With regard to the riches of the Indians, as a rule they are not a saving people; the money they earn is generally spent as soon as received. They are able to support themselves and no relief has been granted this year.
Temperance and Morality. - I regret to say on this subject that many of the band are addicted to drinking, and the proximity to the United States gives them the opportunity of getting liquor when required. Only one Indian was arrested for drunkenness this year, and he was fined five dollars or fourteen days in jail; on the second day the fine was paid. When in liquor they manage to keep out of the way.
I also regret to say that there are many cases of immorality among the young men and young women, and this even the clergy cannot put a stop to.
The great difficulty in liquor and other cases is the evidence. You may hear of a case and the witness an Indian, when on investigation, you find the evidence no good, they then know nothing. Unless you can obtain evidence from a white man, a prosecution is of no avail.
General Remarks. - The greater part of this band reside on the reserve; there are in all ninety-nine families, twenty-four of these, equal to one hundred and twenty-one head, reside outside the reserve, many of whom own lands of their own, and are mostly French half-breeds.
The chief of this band is Pequetchenene. There are four sub-chiefs, Jacob Waikimah, John Askin, Jarvis Augustin and John Augustin. Several councils have been held, but nothing of importance has been done.
Location. - This band has only a small reserve of its own, viz., Whitefish or St. Mary's Island, situated at the rapids near the town of Sault Ste. Marie, and a reserve at Goulais Bay, granted by the Ontario Government and the Indian Department.
Tribe. - These Indians are descendants of the Chippewas mixed with French Canadian half-breeds.
Vital Statistics. - The members of this band number one hundred and six male adults and one hundred and eight female adults, eighty-nine male children and seventy-seven female children, making a total of three hundred and eighty. There were twelve births, eight immigrations, nine deaths and five emigrations, making an increase of six persons. Immigrations and emigrations are caused by marriages, and going over from one family to another.
Health and Sanitary Condition. - There has been very little sickness in this band, compared with the Garden River Band, and the deaths have been from old age, drowning and summer complaint with children. The houses are all kept in good order.
Occupation. - Thirty-three families of this band live in the Bay at Garden River Reserve. These earn their living in the same way as the Garden River Band. They are good workers, but do not benefit by any of the profits of the Garden River Reserve. Besides farming, they earn their living by working in the shanties, picking berries, going out with tourists on fishing excursions in the summer, and also do a good deal in exploring. The women make bark-work mats and baskets, and work in the sugar camps on the Garden River Reserve; very little of the latter is now made by any of the Indians.
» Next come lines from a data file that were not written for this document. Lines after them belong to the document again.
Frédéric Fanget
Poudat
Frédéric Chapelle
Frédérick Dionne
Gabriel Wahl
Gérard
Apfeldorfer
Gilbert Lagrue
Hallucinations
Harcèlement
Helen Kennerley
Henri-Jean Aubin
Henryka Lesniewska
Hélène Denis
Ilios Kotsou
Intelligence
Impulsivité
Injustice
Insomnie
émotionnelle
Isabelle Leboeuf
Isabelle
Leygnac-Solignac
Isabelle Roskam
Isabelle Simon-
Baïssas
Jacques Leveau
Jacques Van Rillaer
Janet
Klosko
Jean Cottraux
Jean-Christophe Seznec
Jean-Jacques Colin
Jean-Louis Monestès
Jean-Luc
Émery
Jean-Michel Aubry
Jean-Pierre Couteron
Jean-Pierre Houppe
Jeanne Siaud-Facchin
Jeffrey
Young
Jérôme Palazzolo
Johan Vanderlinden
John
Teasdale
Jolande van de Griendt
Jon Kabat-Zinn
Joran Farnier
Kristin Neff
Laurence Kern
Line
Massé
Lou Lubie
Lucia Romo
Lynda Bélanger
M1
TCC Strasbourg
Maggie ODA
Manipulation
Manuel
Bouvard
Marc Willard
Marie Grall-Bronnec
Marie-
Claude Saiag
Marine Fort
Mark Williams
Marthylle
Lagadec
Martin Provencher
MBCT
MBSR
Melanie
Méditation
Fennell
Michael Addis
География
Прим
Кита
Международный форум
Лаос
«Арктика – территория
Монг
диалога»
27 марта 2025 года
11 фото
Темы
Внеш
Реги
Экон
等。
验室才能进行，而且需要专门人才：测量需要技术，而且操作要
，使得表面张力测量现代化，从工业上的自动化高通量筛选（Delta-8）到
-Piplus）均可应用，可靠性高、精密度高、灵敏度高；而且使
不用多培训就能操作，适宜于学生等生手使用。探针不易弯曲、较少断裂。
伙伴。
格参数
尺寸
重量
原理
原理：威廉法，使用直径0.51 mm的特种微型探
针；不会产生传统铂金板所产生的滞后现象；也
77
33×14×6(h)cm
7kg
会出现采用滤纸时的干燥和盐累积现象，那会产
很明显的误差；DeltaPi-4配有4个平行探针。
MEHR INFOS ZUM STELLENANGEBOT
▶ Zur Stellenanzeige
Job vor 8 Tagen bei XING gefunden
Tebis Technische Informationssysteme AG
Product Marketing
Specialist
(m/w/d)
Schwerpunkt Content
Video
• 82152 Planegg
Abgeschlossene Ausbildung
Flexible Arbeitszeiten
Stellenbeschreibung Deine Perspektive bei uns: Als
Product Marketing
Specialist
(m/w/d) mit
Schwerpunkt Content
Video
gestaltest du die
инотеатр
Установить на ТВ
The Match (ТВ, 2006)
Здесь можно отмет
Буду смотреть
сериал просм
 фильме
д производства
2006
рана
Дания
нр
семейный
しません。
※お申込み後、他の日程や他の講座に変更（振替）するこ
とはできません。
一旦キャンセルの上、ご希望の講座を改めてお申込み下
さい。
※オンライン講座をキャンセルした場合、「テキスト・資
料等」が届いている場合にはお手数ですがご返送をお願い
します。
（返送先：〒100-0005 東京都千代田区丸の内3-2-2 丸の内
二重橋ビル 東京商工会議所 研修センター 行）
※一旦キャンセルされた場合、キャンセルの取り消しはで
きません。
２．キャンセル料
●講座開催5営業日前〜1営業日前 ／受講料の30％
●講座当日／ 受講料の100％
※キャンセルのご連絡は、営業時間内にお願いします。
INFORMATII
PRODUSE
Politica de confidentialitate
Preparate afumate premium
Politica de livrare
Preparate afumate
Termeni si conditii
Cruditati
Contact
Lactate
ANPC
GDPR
Those who reside at the Sault, the Rapids, Goulais Bay, Batchewana, the Lizzard Island and Michipicotin, consist of sixty families numbering two hundred and twelve persons. These get their living by fishing for Ainsworth & Ganley, who pay them from two to two and a half cents a pound for their fish. They also work for the fishing tugs, supplying wood, and in the season pick berries and sell to the traders; in the winter they hunt.
The Hudson's Bay Company used to have two posts, one at Agawa River and another at Michipicotin River, and it was at these posts they sold their furs. This year both have been closed, and it was difficult for me to get a return of the furs taken.